TEXT PROVIDED:
[Start of section]

[Date Prev][Date Next][Thread Prev][Thread Next][Date Index][Thread Index]

Re: Non-ambiguous cross-references (xref/ant): ent_seq?



Jim,

Thank you for the reply. Great to know that this will (eventually) get fixed. Having both entry ID and sense number in the attributes seems like a good solution.

Looking forward to it:-)

Adam


Thanks for raising this. There is discussion going on among the JMdict
editors about revisions to the structure, and I'll make sure this issue gets fixed as part of it. I've known about for the problem for years but I admit
it's not been on my fix-it list. It is now.

At present the JMdict format handles cross-references in the following form
(quoting entry 1262990):
<xref>スライド・1</xref>

I envisage it moving to something like:
<xref type="see" seq="1073760" sno="1">スライド・1</xref>

That should enable apps using JMdict to do the linkage correctly and
allow derived formats such as EDICT to continue as before.

It may be quite a while before the new structure is available. I was planning to make a call for suggestions via this list shortly. I also think we should warn app developers well in advance. Something that could be explored is parallel production of "old" and "new" JMdicts for a transition period.

[End of section]

EXERCISE DESCRIPTION:
In the forum thread, which JMdict entry is quoted to show how cross-references are currently formatted?

DATA TO EXAMINE:
[Start of section]

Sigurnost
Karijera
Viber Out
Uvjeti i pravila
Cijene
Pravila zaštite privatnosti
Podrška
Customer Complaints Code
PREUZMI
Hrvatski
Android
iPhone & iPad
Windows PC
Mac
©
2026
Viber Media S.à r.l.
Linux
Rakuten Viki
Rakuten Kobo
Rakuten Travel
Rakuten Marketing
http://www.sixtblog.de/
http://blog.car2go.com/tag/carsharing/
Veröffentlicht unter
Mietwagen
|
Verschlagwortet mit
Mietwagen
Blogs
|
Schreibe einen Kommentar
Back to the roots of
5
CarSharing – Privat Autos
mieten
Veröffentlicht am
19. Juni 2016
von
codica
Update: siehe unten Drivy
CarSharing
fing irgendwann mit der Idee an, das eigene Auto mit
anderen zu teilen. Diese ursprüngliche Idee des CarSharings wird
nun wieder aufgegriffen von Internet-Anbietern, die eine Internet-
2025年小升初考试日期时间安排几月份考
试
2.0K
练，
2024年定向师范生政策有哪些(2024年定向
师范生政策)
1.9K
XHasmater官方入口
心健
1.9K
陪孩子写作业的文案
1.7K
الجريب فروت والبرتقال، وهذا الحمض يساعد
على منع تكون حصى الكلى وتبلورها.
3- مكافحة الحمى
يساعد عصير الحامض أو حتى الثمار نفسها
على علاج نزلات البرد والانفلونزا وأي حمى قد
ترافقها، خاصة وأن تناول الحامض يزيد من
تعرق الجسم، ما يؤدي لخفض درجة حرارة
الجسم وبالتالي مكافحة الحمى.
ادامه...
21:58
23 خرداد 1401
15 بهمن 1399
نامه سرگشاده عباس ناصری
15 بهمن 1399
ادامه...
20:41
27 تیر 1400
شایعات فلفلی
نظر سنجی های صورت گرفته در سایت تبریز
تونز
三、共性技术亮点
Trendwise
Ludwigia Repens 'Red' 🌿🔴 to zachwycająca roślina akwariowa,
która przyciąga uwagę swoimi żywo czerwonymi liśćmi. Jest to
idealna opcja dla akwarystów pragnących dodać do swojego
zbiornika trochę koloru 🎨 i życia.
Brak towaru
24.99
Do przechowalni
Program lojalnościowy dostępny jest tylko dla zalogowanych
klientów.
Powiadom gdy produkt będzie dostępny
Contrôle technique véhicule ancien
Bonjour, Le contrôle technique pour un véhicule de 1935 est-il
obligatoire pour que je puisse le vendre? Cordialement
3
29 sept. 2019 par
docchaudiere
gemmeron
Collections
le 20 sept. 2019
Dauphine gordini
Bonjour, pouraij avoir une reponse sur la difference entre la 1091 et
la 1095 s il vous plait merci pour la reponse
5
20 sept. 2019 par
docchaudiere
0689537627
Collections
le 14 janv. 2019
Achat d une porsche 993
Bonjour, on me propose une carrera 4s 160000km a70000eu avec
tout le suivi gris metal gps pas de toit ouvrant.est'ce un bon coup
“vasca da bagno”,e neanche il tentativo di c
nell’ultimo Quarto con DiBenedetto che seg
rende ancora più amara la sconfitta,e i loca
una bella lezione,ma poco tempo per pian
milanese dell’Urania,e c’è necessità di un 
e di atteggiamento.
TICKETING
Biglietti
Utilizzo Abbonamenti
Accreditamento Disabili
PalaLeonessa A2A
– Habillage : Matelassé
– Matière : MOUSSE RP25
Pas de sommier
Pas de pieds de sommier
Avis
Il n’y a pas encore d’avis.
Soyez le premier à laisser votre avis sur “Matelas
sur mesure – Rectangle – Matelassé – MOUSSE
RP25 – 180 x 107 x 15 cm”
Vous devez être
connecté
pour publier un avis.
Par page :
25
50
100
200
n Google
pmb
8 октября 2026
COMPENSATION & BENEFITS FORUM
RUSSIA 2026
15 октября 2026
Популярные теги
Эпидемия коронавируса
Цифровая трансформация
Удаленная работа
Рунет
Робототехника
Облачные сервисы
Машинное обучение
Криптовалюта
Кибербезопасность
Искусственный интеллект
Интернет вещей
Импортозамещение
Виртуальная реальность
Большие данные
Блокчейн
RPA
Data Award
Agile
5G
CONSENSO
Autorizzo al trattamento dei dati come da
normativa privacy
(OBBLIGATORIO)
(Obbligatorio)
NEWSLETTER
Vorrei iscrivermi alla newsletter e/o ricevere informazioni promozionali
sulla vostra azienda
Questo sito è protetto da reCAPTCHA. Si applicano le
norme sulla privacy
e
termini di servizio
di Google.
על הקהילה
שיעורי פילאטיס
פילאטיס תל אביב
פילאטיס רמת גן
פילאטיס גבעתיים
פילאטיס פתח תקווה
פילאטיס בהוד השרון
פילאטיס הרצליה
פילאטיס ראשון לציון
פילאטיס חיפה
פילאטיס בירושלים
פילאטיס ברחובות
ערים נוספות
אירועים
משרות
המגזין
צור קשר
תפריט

[End of section]

TASK ANSWER:
Entry 1262990.